[KUTIPAN PILIHAN]:
Sesungguhnya usaha untuk mengalihkan pertarungan dari jalur itu, dan upaya untuk menciptakan musuh-musuh yang berasal dari kalangan aktivis Islam itu sendiri, yang berselisih pendapat dengan sebagian orang dalam masalah-masalah cabang di dalam fiqh, ataupun cabang di dalam aqidah, ataupun dalam memberikan prioritas amalan, atau dalam masalah-masalah kecil lainnya, merupakan satu kelalaian besar akan hakikat musuh yang mengintai dari semua arah.

Musuh-musuh ini menginginkan agar umat Islam saling membunuh antara satu bagian dengan bagian yang lainnya. Mereka hanya ingin menonton pertarungan itu dari jauh, kemudian di akhir pertarungan mereka memberikan pukulan yang mematikan terhadap semua kelompok yang sedang bertarung itu. Kalau ada di antara para da’i Muslim yang melakukan hal itu, maka ini adalah musibah yang sangat besar. Karena sesungguhnya ketidaktahuan terhadap masalah seperti itu dianggap sangat membahayakan. Dan siapa yang melakukannya padahal dia mengetahui masalah yang sebenarnya, sungguh merupakan musibah yang lebih besar, yang sudah barang tentu bahayanya juga jauh lebih besar. Sebab, ia dapat dianggap sebagai satu bentuk pengkhianatan terhadap Islam, umat, dan kebangkitan.

[TUGAS A]: Salin ulang secara persis baris-baris Entri Tersimpan di bawah, mulai dari baris yang memuat "Doctor Chamber Near You" sampai baris terakhir, termasuk kedua ujungnya.

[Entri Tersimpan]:
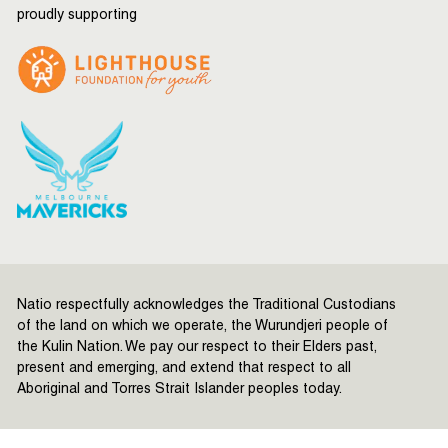
proudly supporting
Natio respectfully acknowledges the Traditional Custodians
of the land on which we operate, the Wurundjeri people of
the Kulin Nation. We pay our respect to their Elders past,
present and emerging, and extend that respect to all
Aboriginal and Torres Strait Islander peoples today.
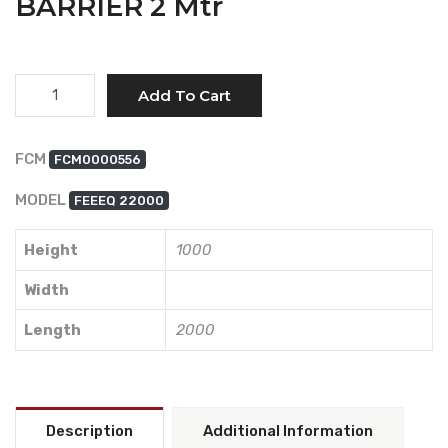
BARRIER 2 Mtr
Quantity
Add To Cart
FCM
FCM0000556
MODEL
FEEEQ 22000
Height
1000
Width
Length
2000
Description
Additional Information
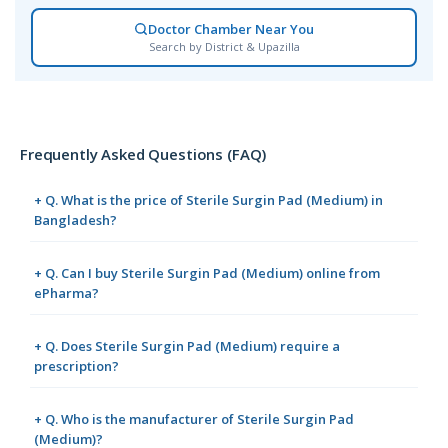
Doctor Chamber Near You
Search by District & Upazilla
Frequently Asked Questions (FAQ)
+ Q. What is the price of Sterile Surgin Pad (Medium) in
Bangladesh?
+ Q. Can I buy Sterile Surgin Pad (Medium) online from
ePharma?
+ Q. Does Sterile Surgin Pad (Medium) require a
prescription?
+ Q. Who is the manufacturer of Sterile Surgin Pad
(Medium)?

[TUGAS B]:
Jawablah pertanyaan berikut berdasarkan kutipan pilihan.
(i) Upaya menciptakan musuh dari kalangan aktivis Islam sendiri disebut sebagai apa?
(ii) Apa yang diinginkan musuh-musuh itu agar dilakukan umat Islam?
(iii) Tindakan orang yang melakukannya padahal mengetahui masalah yang sebenarnya dapat dianggap sebagai apa?

[JAWABAN A]:
Doctor Chamber Near You
Search by District & Upazilla
Frequently Asked Questions (FAQ)
+ Q. What is the price of Sterile Surgin Pad (Medium) in
Bangladesh?
+ Q. Can I buy Sterile Surgin Pad (Medium) online from
ePharma?
+ Q. Does Sterile Surgin Pad (Medium) require a
prescription?
+ Q. Who is the manufacturer of Sterile Surgin Pad
(Medium)?

[JAWABAN B]:
(i) Satu kelalaian besar akan hakikat musuh yang mengintai dari semua arah.
(ii) Saling membunuh antara satu bagian dengan bagian yang lainnya.
(iii) Satu bentuk pengkhianatan terhadap Islam, umat, dan kebangkitan.